Of course, Pop Artists of the past 20 years will use something other than popular subjects from 1950-1990, like Monroe, Elvis, and the Beetles. Artists could use modern A-list celebrities that carry the same weight as Monroe, Elvis, and the Beetles. Patel could use modern pop culture icons and symbols like Starbucks, Taylor Swift, Beyoncé, or Marvel Cinematic Universe characters. Yet, she doesn’t. And neither do many other Pop Artists. Why?
There has been a slight shift in priority and focus.
Pop Art’s New Lens
Though social media and technology have never been more accessible, Pop Art is not detectable from over-consumed products and highly saturated content. With the many life-altering events over the past 10 to 20 years, some artists have shifted their focus to subjects that address global issues like the pandemic and climate change. That’s not to say that every artist no longer highlights the materialist nature of the 2020s. We see this in Kaufman’s artwork. However, artists like Patel are paving a new way for Pop Art.

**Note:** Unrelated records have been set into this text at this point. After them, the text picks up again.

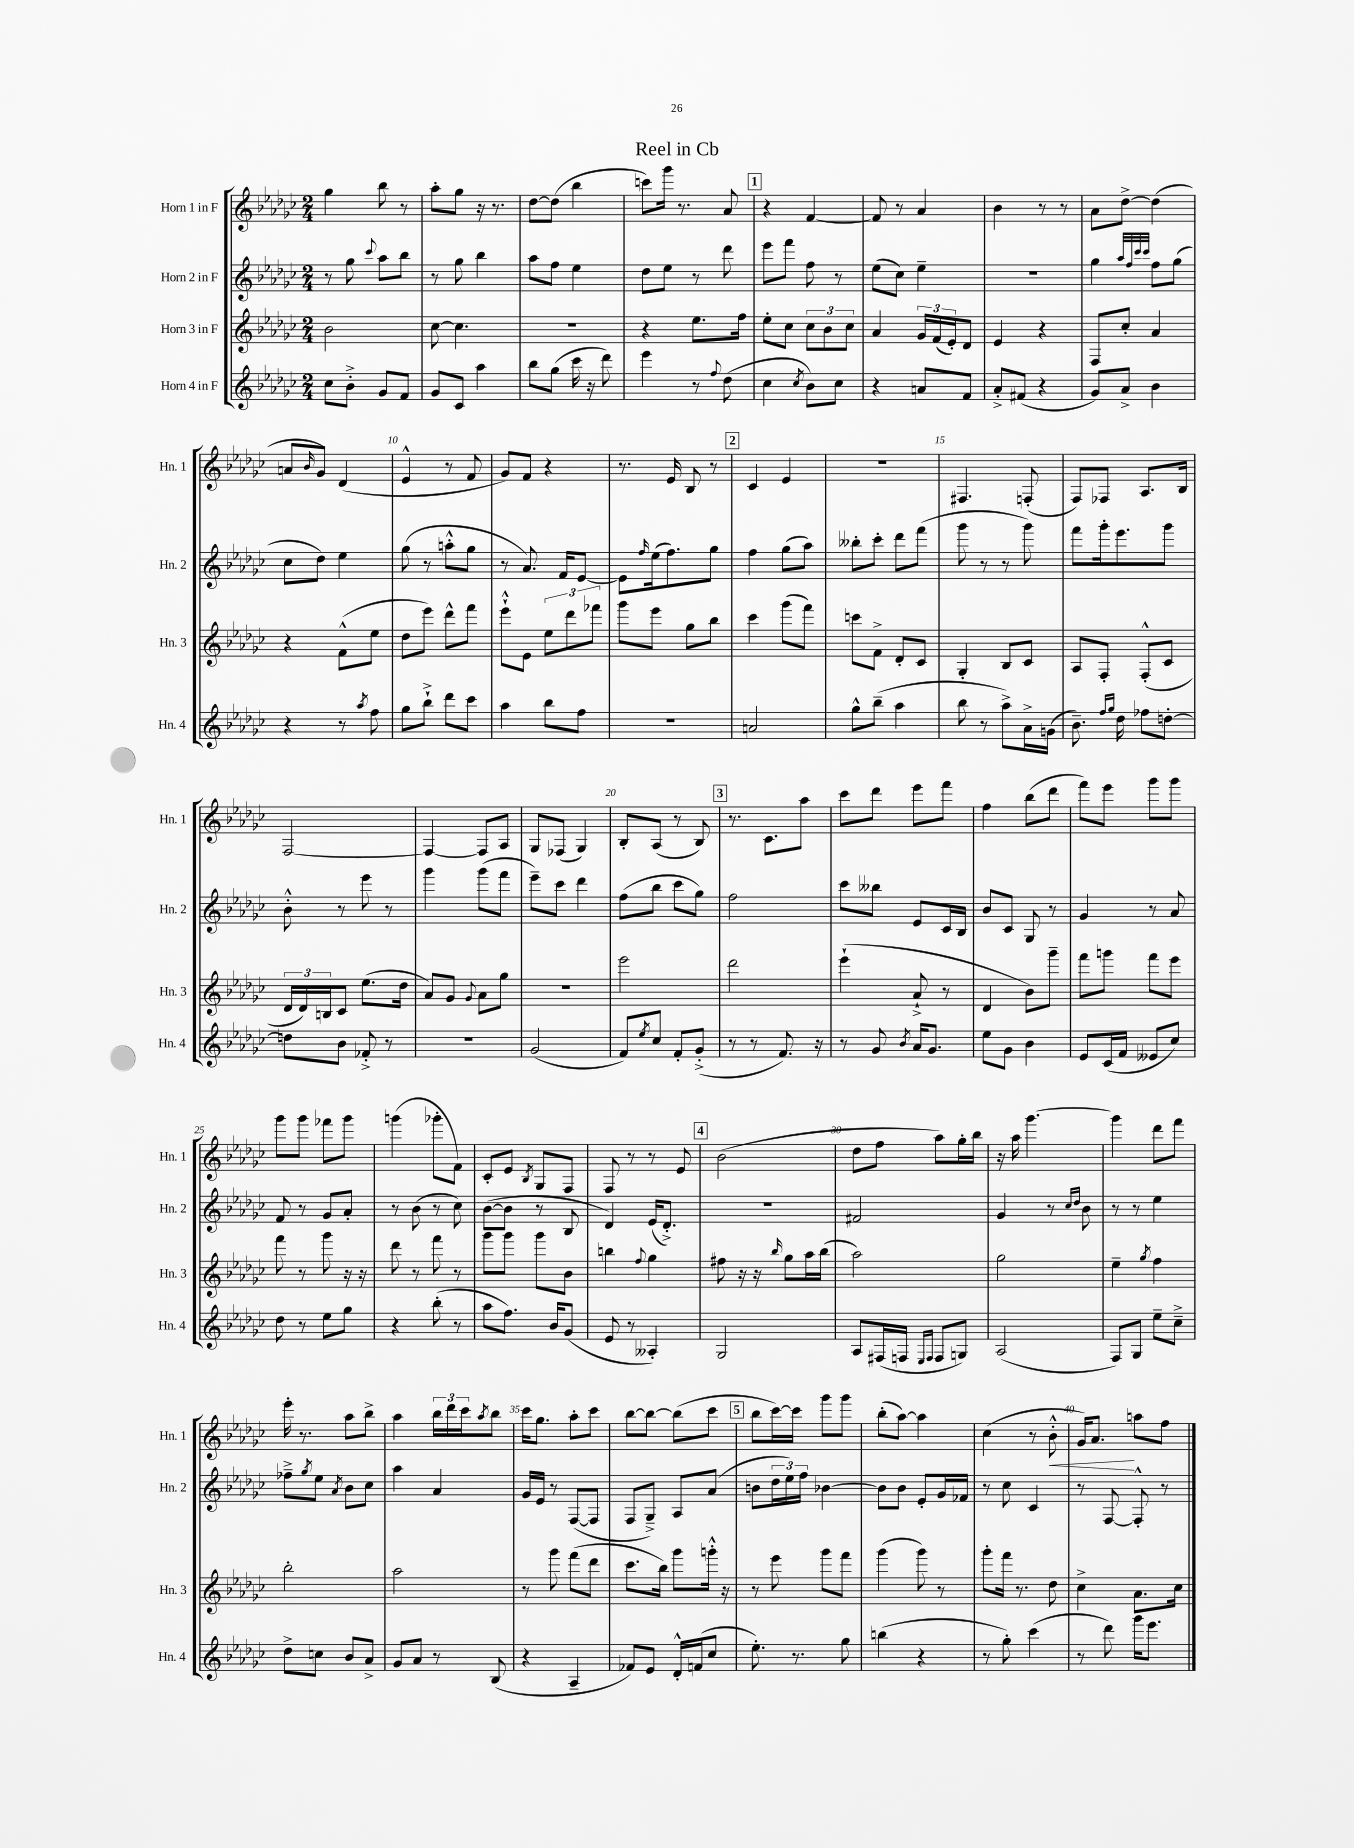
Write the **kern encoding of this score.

**kern	**kern	**kern	**kern
*staff4	*staff3	*staff2	*staff1
*clefG2	*clefG2	*clefG2	*clefG2
*k[b-e-a-d-g-c-]	*k[b-e-a-d-g-c-]	*k[b-e-a-d-g-c-]	*k[b-e-a-d-g-c-]
*M2/4	*M2/4	*M2/4	*M2/4
8cc-	2b-	8r	4gg-
8b-'^	.	8gg-	.
.	.	8qqccc-	.
8g-	.	8aa-	8bb-
8f	.	8bb-	8r
=	=	=	=
8g-	[8cc-	8r	8aa-'
8c-	4.cc-]	8gg-	8gg-
4aa-	.	4bb-	16r
.	.	.	8.r
=	=	=	=
8bb-	2r	8aa-	[8dd-
(8gg-	.	8ff	(8dd-]
16ccc-	.	4ee-	4bb-
16r	.	.	.
8ddd-)	.	.	.
=	=	=	=
4eee-	4r	8dd-	8ccc)
.	.	8ee-	16ggg-
.	.	.	8.r
8r	8.ee-	8r	.
8qqff	.	.	.
(8dd-	.	8ddd-	8a-
.	16ff	.	.
=	=	=	=
4cc-	8ee-'	8eee-	4r
.	8cc-	8fff	.
8qcc-	.	.	.
8b-)	12cc-	8ff	[4f
.	12b-	.	.
8cc-	.	8r	.
.	12cc-	.	.
=	=	=	=
4r	4a-	(8ee-	8f]
.	.	8cc-)	8r
8a	24g-	4ee-~	4a-
.	(24f	.	.
.	24e-')	.	.
8f	8d-	.	.
=	=	=	=
8a-'^	4e-	2r	4b-
(8f#	.	.	.
4r	4r	.	8r
.	.	.	8r
=	=	=	=
8g-)	8F	4gg-	8a-
8a-^	8cc-'	.	[8dd-^
.	.	32qqaa-	.
.	.	32qqff	.
.	.	32qqccc-	.
.	.	32qqccc-	.
4b-	4a-	8ff	(4dd-]
.	.	(8gg-	.
=	=	=	=
4r	4r	8cc-	8a
.	.	.	16qqb-
.	.	8dd-)	8g-)
8r	(8f^^	4ee-	(4d-
8qaa-	.	.	.
8ff	8ee-	.	.
=	=	=	=
8gg-	8dd-	(8gg-	4e-^^
8bb-`^	8eee-)	8r	.
8ddd-	8ddd-^^	8aa'^^	8r
8ccc-	8fff	8gg-	8f
=	=	=	=
4aa-	8eee-`^^	8r	8g-)
.	8e-	8.a-)	8f
8bb-	12ee-	.	4r
.	.	16f	.
.	12ddd-	.	.
8ff	.	[8e-	.
.	12fff-	.	.
=	=	=	=
2r	8ggg-	8e-]	8.r
.	.	16qqff	.
.	8eee-	(16ee-	.
.	.	8.ff)	16e-
.	8gg-	.	8B-
.	8bb-	8gg-	8r
=	=	=	=
2a	4ccc-	4ff	4c-
.	(8ggg-	(8gg-	4e-
.	8fff)	8aa-)	.
=	=	=	=
8gg-^^	8ccc	8bb--'	2r
(8bb-~	8f^	8ccc-'	.
4aa-	8d-'	8ddd-	.
.	8c-	(8fff	.
=	=	=	=
8bb-	4G-'	8ggg-	4.F#
8r	.	8r	.
8aa-^)	8B-	8r	.
16a-^	8c-	8ggg-)	(8F'
(16g	.	.	.
=	=	=	=
8.b-~)	8A-	8fff	8F)
.	8F'	16ggg-'	8F-
16qqff	.	.	.
16qqgg-	.	.	.
16dd-	.	8.eee-	.
8ff-	(8F'^^	.	8.A-
[8dd'	8c-	8ggg-	.
.	.	.	16B-
=	=	=	=
8dd]	24d-	8b-'^^	[2F
.	24d-)	.	.
.	24B	.	.
8b-	8c-	8r	.
8f-'^	(8.ee-	8eee-	.
8r	.	8r	.
.	16dd-	.	.
=	=	=	=
2r	8a-)	4ggg-	4F_
.	8g-	.	.
.	8qqg-	.	.
.	8a-	(8ggg-	8F]
.	8gg-	8fff	8A-
=	=	=	=
(2g-	2r	8eee-~)	8G-
.	.	8ccc-	(8F-
.	.	4ddd-	4G-)
=	=	=	=
8f)	2eee-	(8ff	8B-'
8qee-	.	.	.
8cc-	.	8bb-	(8A-
8f'	.	8ccc-	8r
(8g-'^	.	8gg-)	8B-)
=	=	=	=
8r	2ddd-	2ff	8.r
8r	.	.	.
.	.	.	8.c-
8.f)	.	.	.
.	.	.	8aa-
16r	.	.	.
=	=	=	=
8r	(4eee-`	8ccc-	8ccc-
8g-	.	8bb--	8ddd-
8qb-	.	.	.
16a-	8a-`^	8e-	8eee-
8.g-	.	.	.
.	8r	16c-	8fff
.	.	16B-	.
=	=	=	=
8ee-	4d-	8b-	4ff
8g-	.	8c-	.
4b-	8b-)	8G-	(8bb-
.	8ggg-~	8r	8ddd-
=	=	=	=
8e-	8fff	4g-	8fff)
(16c-	8ggg	.	8eee-
16f	.	.	.
8e--	8fff	8r	8ggg-
8cc-)	8eee-	8a-	8ggg-
=	=	=	=
8dd-	8fff	8f	8ggg-
8r	8r	8r	8ggg-
8ee-	8ggg-	8g-	8fff-
8gg-	16r	8a-'	8ggg-
.	16r	.	.
=	=	=	=
4r	8ddd-	8r	(4ggg
.	8r	(8b-	.
(8bb-'	8fff	8r	8ggg-'
8r	8r	8cc-)	8f)
=	=	=	=
8aa-	8ggg-	([8b-	8c-'
8.ff)	8ggg-	8b-]	8e-
.	.	.	8qB-
.	8ggg-	8r	8G-
16b-	.	.	.
(8g-	8b-	8B-	8F
=	=	=	=
8e-	4bb	4d-)	8F
8r	.	.	8r
.	8qqff	.	.
4A--')	4gg-	(16e-	8r
.	.	8.d-'^)	.
.	.	.	8e-
=	=	=	=
2G-	8ff#	2r	(2b-
.	16r	.	.
.	16r	.	.
.	16qqbb-	.	.
.	8gg-	.	.
.	16aa-	.	.
.	(16bb-	.	.
=	=	=	=
8A-	2aa-)	2f#	8dd-
(16F#	.	.	8ff
16F	.	.	.
16qqE-	.	.	.
16qqF	.	.	.
8F	.	.	8aa-)
8G)	.	.	16gg-'
.	.	.	16bb-
=	=	=	=
(2A-	2gg-	4g-	16r
.	.	.	16aa-
.	.	.	[4.ggg-
.	.	8r	.
.	.	16qqcc-	.
.	.	16qqdd-	.
.	.	8b-	.
=	=	=	=
8F)	4ee-~	8r	4ggg-]
8G-	.	8r	.
.	8qgg-	.	.
8ee-~	4ff	4ee-	8ddd-
8cc-~^	.	.	8fff
=	=	=	=
8dd-^	2bb-'	8ff-~^	16eee-'
.	.	.	8.r
.	.	8qgg-	.
8cc	.	8ee-	.
.	.	8qa-	.
8b-	.	8b-	8aa-
8a-^	.	8cc-	8bb-^
=	=	=	=
8g-	2aa-	4aa-	4aa-
8a-	.	.	.
8r	.	4a-	24bb-
.	.	.	24ddd-
.	.	.	24ccc-
.	.	.	8qaa-
(8B-	.	.	8bb-
=	=	=	=
4r	8r	16g-	16ccc-
.	.	16e-	8.gg-
.	8ggg-	8r	.
4A-~	(8fff	([8F	8aa-'
.	8ddd-	8F]	8ccc-
=	=	=	=
8f-)	8.ccc-	8F	[8bb-
8e-	.	8G-~^)	8bb-_
.	16bb-)	.	.
16d-'^^	8ggg-	8A-	(8bb-]
(16f	.	.	.
8cc-	16ggg'^^	(8a-	8ccc-
.	16r	.	.
=	=	=	=
8.ee-')	8r	8b	8bb-
.	8eee-	24dd-	[16ccc-)
.	.	24ee-)	.
8.r	.	.	16ccc-]
.	.	24ff	.
.	8ggg-	[4b-	8ggg-
8gg-	8fff	.	8ggg-
=	=	=	=
(4bb	(4ggg-	8b-]	(8bb-'
.	.	8b-	[8aa-)
4r	8ggg-)	8e-'	4aa-]
.	8r	16g-	.
.	.	16f-	.
=	=	=	=
8r	8ggg-'	8r	(4cc-
8gg-')	16fff	8cc-	.
.	8.r	.	.
(4ccc-	.	4c-	8r
.	8dd-	.	8b-'^^
=	=	=	=
8r	4cc-^	8r	16g-)
.	.	.	8.a-
8ddd-)	.	[8F	.
16ggg-	8.a-	8F'^^]	8aa
8.eee-	.	.	.
.	.	8r	8ff
.	16cc-	.	.
==	==	==	==
*-	*-	*-	*-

Evening dating back to the early 2000s with the 9/11 attacks, the rise of social media and consumerism, space exploration, and wars around the world, society has endured catastrophic events—enough to alter what we prioritize. Materialism and over-consumption are not going anywhere, regardless of how many pandemics and wars take place in our lifetimes. But art’s impact on people is not going anywhere either.